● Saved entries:
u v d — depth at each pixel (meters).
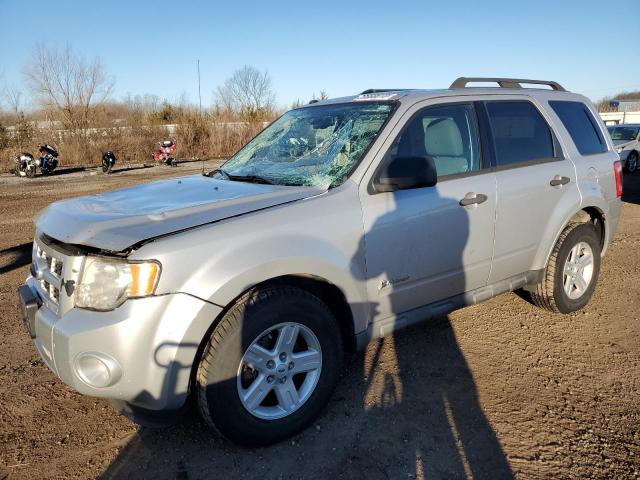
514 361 3.66
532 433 2.84
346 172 3.09
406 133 3.28
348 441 2.80
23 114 23.20
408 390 3.29
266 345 2.74
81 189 14.35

● Work request: Every record gets retyped exactly; no picture goes into the copy.

● Answer to the problem:
u v d — depth at each pixel (meters).
514 361 3.66
532 433 2.84
346 172 3.09
406 133 3.28
348 441 2.80
23 114 23.20
408 390 3.29
266 345 2.74
81 189 14.35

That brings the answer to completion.